◆ Work order A ◆
Retype the passage of the IDPA Tactical Journal post that begins at the words "No, my ACTUAL" and stops after the words "at Front Sight.".

[[ Text, beginning ]]

IDPA Tactical Journal (19.4)…

So, I read the latest Tactical Journal this morning (yes, I know it has been out awhile, I don’t want to hear it) and I thought I’d comment on something I read in it.

For those who don’t know, the “Tactical Journal” is the “whenever we feel like it” publication of the International Defensive Pistol Association (IDPA) containing supposedly excellent articles about the sport, self-defense, and so on.

[cough, cough]

Anyway:  I’ll ignore the fact that Robert Ray’s article* about the 2015 World Championship (by the way, Robert is the editor of the Tactical Journal, and one of the major rule-arbiters in IDPA) completely got wrong the first, second and third place finishers in CCP division.  Not only was he wrong, but he wrote about a third of a page about the supposed winner being the first time someone from outside the US has won, etc, etc—-too bad that guy wasn’t the winner.  His article didn’t even MENTION the guy that actually won the division at the 2015 IDPA World Championship.

But we’ll ignore that.

We’ll also ignore Joyce Wilson’s comment about how the points down penalty will be doubled because two MAs and one EX think we should do it, and how all the feedback that she’s gotten has been positive (all evidence, discussion, commentary, and quotes to the contrary), and how there is no actual timetable for this because they don’t know what they are doing and how it will affect classifications.

We’ll ignore that too.

No, my ACTUAL comment is on the article where they asked a number of female MM shooters what they wanted for Christmas—and one said that she wanted a class from Front Sight, “to improve [their] accuracy and timing.”   Another was getting her husband “something special” — a course at Front Sight.

Front Sight.

Seriously?  Was the point of this article to show that even in the shooting sports, people make stupid choices about where to train, and who to train with?

I wish I could find Tamara Keel‘s comment about training with people or groups like Front Sight, Suarez, and Yeager—it was a great quote, but I think it was in the comments on one of her posts and I can’t find it.

Front Sight. Seriously. Sheesh.



*I note that I met Robert Ray when I went down and shot the Arkansas State IDPA match this past year.  He was polite, seemed like a nice guy, and I saw him make a number of rules decisions that seemed logical, pragmatic, and sensible.  So this comment about his article is not about him as a person, but it certainly is about how the overall editor of the whole magazine shouldn’t be making this kind of egregiously awful mistake in something as easily factually checked as this.

IDPA is a game. Deal with it.

Tamara Keel over at View From The Porch said it very well:
I don’t mind being told I can’t use a flashlight lanyard. Tell me “we wanted a level playing field”. Fine. Tell me “we’ve seen safety issues with them.” Fine. Tell me “just because that’s the rules.” Fine.

[[ Text, end ]]
[[ Task input, beginning ]]

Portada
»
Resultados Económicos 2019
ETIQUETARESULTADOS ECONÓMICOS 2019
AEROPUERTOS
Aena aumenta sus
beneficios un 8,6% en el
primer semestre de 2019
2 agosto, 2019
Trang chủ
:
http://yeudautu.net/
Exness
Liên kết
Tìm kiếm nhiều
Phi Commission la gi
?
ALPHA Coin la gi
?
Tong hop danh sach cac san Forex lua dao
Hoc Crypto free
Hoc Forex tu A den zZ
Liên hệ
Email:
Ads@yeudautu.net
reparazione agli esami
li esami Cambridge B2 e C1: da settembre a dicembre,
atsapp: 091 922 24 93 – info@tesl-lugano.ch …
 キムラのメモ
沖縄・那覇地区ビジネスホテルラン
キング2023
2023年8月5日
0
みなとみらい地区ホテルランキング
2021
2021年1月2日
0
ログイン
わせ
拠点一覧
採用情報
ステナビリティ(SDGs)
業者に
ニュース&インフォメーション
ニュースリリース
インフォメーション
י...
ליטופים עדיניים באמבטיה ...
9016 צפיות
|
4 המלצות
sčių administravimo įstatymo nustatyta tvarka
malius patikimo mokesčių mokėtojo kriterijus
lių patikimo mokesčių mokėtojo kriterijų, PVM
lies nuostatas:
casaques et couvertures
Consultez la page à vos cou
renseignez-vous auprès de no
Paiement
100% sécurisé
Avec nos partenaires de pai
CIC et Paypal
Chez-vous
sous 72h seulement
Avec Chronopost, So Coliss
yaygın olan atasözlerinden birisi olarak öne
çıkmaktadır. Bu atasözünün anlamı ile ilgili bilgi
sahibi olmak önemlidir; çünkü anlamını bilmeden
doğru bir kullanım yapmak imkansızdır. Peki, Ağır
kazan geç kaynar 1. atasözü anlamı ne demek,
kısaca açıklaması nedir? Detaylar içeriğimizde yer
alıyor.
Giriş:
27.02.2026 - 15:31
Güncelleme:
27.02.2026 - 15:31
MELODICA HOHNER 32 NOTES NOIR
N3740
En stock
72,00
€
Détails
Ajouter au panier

[[ Task input, end ]]

◆ Work order B ◆
Convert every line of the rows above into a JSON list of strings, one string per line, leaving out blank lines.

◆ Response area A ◆
No, my ACTUAL comment is on the article where they asked a number of female MM shooters what they wanted for Christmas—and one said that she wanted a class from Front Sight, “to improve [their] accuracy and timing.”   Another was getting her husband “something special” — a course at Front Sight.

◆ Response area B ◆
[
  "Portada",
  "»",
  "Resultados Económicos 2019",
  "ETIQUETARESULTADOS ECONÓMICOS 2019",
  "AEROPUERTOS",
  "Aena aumenta sus",
  "beneficios un 8,6% en el",
  "primer semestre de 2019",
  "2 agosto, 2019",
  "Trang chủ",
  ":",
  "http://yeudautu.net/",
  "Exness",
  "Liên kết",
  "Tìm kiếm nhiều",
  "Phi Commission la gi",
  "?",
  "ALPHA Coin la gi",
  "?",
  "Tong hop danh sach cac san Forex lua dao",
  "Hoc Crypto free",
  "Hoc Forex tu A den zZ",
  "Liên hệ",
  "Email:",
  "Ads@yeudautu.net",
  "reparazione agli esami",
  "li esami Cambridge B2 e C1: da settembre a dicembre,",
  "atsapp: 091 922 24 93 – info@tesl-lugano.ch …",
  " キムラのメモ",
  "沖縄・那覇地区ビジネスホテルラン",
  "キング2023",
  "2023年8月5日",
  "0",
  "みなとみらい地区ホテルランキング",
  "2021",
  "2021年1月2日",
  "0",
  "ログイン",
  "わせ",
  "拠点一覧",
  "採用情報",
  "ステナビリティ(SDGs)",
  "業者に",
  "ニュース&インフォメーション",
  "ニュースリリース",
  "インフォメーション",
  "י...",
  "ליטופים עדיניים באמבטיה ...",
  "9016 צפיות",
  "|",
  "4 המלצות",
  "sčių administravimo įstatymo nustatyta tvarka",
  "malius patikimo mokesčių mokėtojo kriterijus",
  "lių patikimo mokesčių mokėtojo kriterijų, PVM",
  "lies nuostatas:",
  "casaques et couvertures",
  "Consultez la page à vos cou",
  "renseignez-vous auprès de no",
  "Paiement",
  "100% sécurisé",
  "Avec nos partenaires de pai",
  "CIC et Paypal",
  "Chez-vous",
  "sous 72h seulement",
  "Avec Chronopost, So Coliss",
  "yaygın olan atasözlerinden birisi olarak öne",
  "çıkmaktadır. Bu atasözünün anlamı ile ilgili bilgi",
  "sahibi olmak önemlidir; çünkü anlamını bilmeden",
  "doğru bir kullanım yapmak imkansızdır. Peki, Ağır",
  "kazan geç kaynar 1. atasözü anlamı ne demek,",
  "kısaca açıklaması nedir? Detaylar içeriğimizde yer",
  "alıyor.",
  "Giriş:",
  "27.02.2026 - 15:31",
  "Güncelleme:",
  "27.02.2026 - 15:31",
  "MELODICA HOHNER 32 NOTES NOIR",
  "N3740",
  "En stock",
  "72,00",
  "€",
  "Détails",
  "Ajouter au panier"
]